Penny Banks, author of a recent King’s Fund report4
on the subject, warns: “While there may be merit in care trusts,
there are dangers that these new structures threaten ‘shotgun
marriages’ or incentive-led national models rather than supporting
sustainable joint-working. Any quick fixes to address problems with
a high political profile can divert local agencies from working
together on local priorities.”

She cites constant change in both health and social care,
competing local and central priorities, and a “perverse range” of
incentives in both sectors, as other reasons why true partnerships
continue to elude us.

The flow of targets and advice from the government to PCTs in
the form of national targets on waiting and admission times,
national service frameworks, Commission for Health Improvement
inspections and National Institute for Clinical Excellence
recommendations is leaving little time or resources for local
priorities.

This prompted the charity Young Minds to issue its own guidance
for PCTs on commissioning child and adolescent mental health
services.5 However, the guidance lacks the teeth of
government-issued directives.

This concern is highlighted by Dr Light: “Children’s services
are not a top priority for PCTs burdened down with the NSFs on
cancer, heart disease and mental health. And as the NSF for
Children hasn’t happened yet, there is a danger that children’s
services will be put on the back burner. I would like to see
forward-thinking partnerships between health and social services
getting up and starting to commission children’s services now.”

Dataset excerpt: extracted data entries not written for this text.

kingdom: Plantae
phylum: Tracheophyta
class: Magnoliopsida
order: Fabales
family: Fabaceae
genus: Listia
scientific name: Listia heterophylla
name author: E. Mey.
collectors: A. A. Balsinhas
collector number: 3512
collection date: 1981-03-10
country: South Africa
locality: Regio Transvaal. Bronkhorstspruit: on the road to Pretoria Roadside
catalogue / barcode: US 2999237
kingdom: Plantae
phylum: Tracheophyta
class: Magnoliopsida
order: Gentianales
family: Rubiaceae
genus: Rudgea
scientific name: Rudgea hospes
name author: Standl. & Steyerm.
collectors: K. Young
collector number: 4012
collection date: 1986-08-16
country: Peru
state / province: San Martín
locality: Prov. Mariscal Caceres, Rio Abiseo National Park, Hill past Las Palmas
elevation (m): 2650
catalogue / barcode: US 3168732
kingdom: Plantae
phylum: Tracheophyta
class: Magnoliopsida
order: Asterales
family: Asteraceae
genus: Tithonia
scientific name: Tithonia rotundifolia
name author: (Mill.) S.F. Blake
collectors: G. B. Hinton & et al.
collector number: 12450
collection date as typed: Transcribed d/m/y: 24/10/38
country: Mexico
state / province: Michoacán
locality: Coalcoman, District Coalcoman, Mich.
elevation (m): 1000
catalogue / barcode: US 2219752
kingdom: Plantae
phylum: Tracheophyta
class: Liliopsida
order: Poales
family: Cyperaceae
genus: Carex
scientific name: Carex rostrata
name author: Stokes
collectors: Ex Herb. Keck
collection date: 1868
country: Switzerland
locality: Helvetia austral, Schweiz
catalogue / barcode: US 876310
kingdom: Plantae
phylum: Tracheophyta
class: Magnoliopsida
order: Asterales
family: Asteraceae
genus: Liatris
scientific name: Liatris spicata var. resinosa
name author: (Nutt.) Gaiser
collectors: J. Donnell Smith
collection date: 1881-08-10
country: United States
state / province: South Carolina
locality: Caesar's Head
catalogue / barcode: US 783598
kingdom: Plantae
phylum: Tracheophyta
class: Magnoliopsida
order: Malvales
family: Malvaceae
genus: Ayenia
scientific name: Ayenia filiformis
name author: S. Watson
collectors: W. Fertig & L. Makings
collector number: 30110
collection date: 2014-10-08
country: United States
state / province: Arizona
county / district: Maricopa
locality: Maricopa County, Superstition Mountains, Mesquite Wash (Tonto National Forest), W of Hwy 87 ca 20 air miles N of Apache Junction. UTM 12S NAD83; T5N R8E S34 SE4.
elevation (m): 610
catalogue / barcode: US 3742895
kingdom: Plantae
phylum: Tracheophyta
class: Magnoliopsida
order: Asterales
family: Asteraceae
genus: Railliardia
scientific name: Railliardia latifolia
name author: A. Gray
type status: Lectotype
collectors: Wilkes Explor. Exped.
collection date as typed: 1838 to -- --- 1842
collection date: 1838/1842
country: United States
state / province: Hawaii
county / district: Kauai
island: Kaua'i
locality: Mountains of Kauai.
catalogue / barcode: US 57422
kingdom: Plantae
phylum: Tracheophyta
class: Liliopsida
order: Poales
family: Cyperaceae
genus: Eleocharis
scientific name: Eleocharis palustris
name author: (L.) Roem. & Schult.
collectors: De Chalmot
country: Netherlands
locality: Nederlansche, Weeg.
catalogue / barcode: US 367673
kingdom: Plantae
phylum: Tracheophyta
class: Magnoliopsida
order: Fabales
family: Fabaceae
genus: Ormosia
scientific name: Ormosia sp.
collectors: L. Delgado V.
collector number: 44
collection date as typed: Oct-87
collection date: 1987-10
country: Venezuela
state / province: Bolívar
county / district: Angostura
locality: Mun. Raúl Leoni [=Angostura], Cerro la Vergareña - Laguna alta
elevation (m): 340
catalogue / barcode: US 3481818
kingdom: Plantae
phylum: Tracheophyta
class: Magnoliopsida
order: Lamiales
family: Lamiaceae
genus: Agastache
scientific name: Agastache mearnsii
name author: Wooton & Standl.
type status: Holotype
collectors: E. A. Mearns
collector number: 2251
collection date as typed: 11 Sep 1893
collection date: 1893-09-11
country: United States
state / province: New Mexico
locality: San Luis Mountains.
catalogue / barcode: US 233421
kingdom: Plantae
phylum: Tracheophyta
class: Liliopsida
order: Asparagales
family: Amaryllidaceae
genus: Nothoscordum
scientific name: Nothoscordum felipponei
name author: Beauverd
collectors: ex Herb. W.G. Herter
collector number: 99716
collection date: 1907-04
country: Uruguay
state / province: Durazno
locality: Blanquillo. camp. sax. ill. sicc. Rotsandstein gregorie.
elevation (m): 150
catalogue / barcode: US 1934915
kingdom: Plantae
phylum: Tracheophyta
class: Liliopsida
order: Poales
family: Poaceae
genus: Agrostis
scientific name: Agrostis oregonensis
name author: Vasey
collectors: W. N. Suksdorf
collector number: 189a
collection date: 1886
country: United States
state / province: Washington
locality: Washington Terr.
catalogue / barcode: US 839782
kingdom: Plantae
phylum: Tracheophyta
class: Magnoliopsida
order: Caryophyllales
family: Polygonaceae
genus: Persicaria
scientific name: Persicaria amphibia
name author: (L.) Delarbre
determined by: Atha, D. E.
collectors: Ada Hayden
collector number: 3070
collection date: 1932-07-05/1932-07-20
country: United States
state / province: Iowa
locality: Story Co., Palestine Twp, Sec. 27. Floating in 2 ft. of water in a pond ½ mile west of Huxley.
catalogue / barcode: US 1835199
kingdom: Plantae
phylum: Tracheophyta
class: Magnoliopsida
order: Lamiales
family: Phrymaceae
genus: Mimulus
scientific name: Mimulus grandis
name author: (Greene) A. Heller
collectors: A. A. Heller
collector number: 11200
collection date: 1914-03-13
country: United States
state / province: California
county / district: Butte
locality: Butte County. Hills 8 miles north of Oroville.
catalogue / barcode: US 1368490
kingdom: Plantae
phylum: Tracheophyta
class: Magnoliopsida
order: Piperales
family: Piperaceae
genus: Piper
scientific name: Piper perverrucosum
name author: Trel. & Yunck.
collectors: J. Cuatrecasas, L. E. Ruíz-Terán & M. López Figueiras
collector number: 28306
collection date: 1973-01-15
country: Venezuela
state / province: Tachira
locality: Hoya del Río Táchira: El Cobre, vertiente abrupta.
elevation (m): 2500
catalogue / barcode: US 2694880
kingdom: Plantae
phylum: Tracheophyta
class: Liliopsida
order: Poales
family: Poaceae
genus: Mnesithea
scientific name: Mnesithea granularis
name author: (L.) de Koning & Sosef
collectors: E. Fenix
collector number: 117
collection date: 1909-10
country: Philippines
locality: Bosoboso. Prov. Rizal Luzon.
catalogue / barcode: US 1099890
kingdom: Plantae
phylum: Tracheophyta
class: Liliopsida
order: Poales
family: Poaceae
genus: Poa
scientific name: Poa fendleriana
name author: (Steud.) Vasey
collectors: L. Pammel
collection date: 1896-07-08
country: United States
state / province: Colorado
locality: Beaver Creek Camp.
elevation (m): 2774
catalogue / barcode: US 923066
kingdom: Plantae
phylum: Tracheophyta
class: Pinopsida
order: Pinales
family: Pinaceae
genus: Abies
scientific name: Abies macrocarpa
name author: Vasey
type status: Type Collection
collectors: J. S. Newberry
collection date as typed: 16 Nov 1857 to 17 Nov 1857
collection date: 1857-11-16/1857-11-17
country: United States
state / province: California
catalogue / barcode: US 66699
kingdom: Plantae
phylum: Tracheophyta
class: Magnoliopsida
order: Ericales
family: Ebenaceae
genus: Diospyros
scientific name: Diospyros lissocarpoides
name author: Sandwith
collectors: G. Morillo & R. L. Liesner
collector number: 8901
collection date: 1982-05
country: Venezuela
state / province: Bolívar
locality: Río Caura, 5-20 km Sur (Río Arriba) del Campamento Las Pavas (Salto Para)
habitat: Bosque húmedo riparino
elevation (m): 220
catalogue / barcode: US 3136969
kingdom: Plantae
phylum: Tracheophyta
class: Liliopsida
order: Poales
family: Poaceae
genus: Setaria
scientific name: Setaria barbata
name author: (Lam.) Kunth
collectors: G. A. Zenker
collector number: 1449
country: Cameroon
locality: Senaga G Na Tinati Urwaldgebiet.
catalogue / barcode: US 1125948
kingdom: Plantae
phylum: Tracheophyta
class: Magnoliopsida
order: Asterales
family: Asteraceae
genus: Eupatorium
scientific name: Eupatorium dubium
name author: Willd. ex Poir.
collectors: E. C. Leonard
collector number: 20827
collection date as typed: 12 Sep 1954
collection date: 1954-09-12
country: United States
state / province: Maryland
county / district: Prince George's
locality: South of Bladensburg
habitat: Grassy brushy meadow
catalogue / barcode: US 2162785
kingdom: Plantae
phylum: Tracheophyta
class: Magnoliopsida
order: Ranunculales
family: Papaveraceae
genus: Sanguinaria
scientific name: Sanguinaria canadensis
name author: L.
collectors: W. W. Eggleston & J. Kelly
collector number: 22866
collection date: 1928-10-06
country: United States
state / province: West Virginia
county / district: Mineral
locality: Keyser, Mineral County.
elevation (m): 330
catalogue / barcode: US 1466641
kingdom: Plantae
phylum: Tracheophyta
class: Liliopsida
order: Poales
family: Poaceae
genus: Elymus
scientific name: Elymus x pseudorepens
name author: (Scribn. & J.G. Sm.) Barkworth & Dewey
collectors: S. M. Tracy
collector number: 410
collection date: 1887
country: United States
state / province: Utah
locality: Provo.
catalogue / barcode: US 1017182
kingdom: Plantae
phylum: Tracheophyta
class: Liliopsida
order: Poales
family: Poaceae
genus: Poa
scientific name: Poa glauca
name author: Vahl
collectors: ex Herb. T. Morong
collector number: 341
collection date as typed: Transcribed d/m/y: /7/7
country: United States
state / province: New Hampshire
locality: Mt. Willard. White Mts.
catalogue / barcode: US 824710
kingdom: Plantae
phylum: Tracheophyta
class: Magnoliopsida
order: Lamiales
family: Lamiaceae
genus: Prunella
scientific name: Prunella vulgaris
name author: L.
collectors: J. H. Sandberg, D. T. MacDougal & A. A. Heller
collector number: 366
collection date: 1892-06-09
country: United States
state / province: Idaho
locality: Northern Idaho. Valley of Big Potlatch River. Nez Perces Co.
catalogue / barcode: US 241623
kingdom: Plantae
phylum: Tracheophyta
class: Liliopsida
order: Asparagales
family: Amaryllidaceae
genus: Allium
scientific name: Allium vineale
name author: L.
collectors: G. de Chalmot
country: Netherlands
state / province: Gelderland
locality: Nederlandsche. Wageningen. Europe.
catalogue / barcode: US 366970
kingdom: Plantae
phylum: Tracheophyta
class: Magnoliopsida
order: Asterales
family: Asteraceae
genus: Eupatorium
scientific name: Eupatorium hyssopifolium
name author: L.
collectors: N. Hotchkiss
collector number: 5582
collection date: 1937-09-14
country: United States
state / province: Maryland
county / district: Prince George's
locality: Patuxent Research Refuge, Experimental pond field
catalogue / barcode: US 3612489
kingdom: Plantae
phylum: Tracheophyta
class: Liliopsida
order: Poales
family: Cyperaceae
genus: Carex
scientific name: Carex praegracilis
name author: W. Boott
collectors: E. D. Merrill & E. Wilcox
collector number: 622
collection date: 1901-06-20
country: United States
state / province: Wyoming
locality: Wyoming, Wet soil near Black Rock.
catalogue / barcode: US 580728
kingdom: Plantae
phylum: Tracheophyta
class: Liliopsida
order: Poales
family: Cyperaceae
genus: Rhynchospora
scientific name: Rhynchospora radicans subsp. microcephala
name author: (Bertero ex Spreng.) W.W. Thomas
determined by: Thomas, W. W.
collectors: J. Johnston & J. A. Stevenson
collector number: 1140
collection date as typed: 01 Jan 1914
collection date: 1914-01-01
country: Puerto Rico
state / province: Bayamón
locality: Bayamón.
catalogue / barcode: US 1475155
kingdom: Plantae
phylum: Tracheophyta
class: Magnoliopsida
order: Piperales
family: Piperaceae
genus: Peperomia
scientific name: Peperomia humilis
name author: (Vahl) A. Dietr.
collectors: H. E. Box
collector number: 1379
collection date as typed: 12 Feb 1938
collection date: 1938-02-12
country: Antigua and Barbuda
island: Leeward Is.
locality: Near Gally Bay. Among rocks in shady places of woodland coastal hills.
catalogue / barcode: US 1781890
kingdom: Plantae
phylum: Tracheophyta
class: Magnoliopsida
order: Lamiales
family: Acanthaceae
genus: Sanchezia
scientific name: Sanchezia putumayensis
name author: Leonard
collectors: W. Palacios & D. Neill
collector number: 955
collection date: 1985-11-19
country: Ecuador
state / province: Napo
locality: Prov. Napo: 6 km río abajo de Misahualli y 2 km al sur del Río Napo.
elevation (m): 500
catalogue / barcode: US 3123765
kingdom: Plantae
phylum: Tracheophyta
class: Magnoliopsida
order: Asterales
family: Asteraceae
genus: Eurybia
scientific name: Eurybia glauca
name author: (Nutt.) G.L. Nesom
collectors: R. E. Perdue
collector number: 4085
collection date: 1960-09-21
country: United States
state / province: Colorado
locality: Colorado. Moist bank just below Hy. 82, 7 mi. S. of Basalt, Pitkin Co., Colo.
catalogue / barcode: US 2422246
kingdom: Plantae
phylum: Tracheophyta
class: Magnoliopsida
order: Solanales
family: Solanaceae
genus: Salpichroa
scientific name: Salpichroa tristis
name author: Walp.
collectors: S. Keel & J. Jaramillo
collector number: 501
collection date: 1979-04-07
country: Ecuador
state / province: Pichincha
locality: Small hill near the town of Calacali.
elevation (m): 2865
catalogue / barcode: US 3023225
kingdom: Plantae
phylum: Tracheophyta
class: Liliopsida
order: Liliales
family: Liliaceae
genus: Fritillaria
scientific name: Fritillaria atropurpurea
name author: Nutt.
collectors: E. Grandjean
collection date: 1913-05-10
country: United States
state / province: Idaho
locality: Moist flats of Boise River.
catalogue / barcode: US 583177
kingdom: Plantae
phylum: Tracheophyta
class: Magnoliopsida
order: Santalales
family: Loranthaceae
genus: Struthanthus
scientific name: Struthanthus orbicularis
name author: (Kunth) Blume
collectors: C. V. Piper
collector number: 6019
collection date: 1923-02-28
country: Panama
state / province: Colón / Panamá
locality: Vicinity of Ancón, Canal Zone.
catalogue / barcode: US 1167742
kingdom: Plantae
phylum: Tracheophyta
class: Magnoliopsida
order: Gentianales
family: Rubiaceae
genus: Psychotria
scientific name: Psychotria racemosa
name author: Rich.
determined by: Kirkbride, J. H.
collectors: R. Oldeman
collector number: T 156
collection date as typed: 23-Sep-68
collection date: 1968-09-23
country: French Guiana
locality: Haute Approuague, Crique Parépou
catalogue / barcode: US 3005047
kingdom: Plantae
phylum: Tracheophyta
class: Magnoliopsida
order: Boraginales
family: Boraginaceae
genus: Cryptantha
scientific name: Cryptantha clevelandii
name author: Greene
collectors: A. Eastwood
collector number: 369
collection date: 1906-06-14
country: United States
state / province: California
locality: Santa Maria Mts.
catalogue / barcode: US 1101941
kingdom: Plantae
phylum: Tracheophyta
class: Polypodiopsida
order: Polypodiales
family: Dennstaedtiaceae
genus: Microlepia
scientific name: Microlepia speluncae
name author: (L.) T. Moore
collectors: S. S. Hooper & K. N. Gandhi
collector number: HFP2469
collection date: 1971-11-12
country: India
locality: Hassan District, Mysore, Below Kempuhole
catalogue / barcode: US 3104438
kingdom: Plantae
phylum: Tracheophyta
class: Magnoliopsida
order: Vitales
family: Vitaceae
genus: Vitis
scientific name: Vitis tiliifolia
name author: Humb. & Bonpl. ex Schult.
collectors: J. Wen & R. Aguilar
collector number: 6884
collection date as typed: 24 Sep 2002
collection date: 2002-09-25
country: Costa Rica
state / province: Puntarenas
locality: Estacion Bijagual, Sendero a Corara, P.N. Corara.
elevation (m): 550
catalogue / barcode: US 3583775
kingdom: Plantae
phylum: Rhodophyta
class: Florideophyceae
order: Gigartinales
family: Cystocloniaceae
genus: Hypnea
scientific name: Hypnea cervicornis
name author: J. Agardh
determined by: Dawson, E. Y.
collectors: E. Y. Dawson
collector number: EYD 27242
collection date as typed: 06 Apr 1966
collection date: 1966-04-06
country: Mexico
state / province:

With the community section of the NSF for Children delayed, PCTs
are going to have to get their act together – and fast – for the
sake of the children.

1 L Light, Location of Employment of
Consultant Community Paediatricians
, British Association of
Community Child Health, 2001

2 J Smith, Child Protection
Responsibilities of Primary Care Trusts
, DoH, 28 January
2002.

3 D Wilkin et al, National Tracker Survey
of Primary Care Groups and Trusts 2000/2001
, National Primary
Care Research and Development Centre, 2001

4 P Banks, Partnerships under
Pressure
, King’s Fund, 2002

5 D Morley, P Wilson, Child and
Adolescent Mental Health
, Young Minds, 2001

PCT child protection
responsibilities

– There should be a named public health professional who will
input into children in need issues including child protection.

– Designated professionals are to be performance managed by the
PCT director of public health.

– Service specifications drawn up by PCG/Ts as commissioners
should include clear service standards for safeguarding children
and promoting their welfare, consistent with local ACPC
procedures.

– Child protection forms one of the key competency tasks for
PCTs.

– PCTs are expected to ensure that clinical governance and audit
arrangements are in place to assure the quality of child protection
services.

– PCTs should ensure that all health agencies with whom they
have entered into commissioning arrangements are linked to a
specific ACPC.

– Each PCT will be accountable for their own child protection
processes, and those undertaken by agencies with whom they have
commissioning arrangements.

– Each PCT, acute trust, and mental health trust is expected to
have a named doctor and a named nurse for child protection.